## Aim of the exercise:
Format the stretch of the entries below, from the line containing "Цена и наличие" through the line containing "Последние отзывы", as a JSON list of strings with one string per line and no blank lines.

## Data:

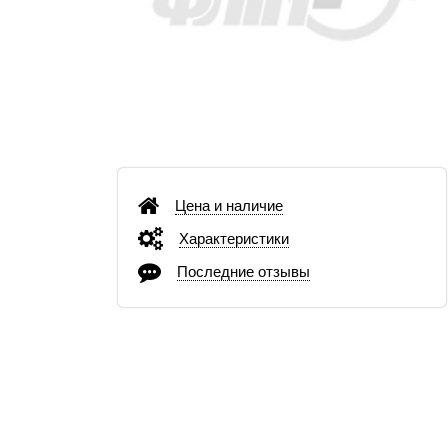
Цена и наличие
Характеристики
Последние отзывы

---

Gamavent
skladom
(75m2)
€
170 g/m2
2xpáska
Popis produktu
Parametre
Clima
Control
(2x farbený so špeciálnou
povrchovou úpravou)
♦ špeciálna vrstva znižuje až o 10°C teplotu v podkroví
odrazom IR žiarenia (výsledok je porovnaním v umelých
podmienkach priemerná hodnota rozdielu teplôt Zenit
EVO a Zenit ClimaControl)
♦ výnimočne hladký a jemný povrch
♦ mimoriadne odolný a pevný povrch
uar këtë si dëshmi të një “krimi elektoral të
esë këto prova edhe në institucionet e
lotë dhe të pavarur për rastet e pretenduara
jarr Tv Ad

* * *

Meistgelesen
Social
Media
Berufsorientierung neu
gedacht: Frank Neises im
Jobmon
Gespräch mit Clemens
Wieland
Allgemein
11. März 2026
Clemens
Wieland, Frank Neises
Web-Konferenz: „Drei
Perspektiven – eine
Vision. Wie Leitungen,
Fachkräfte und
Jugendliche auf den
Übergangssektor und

## Response area:
[
  "Цена и наличие",
  "Характеристики",
  "Последние отзывы"
]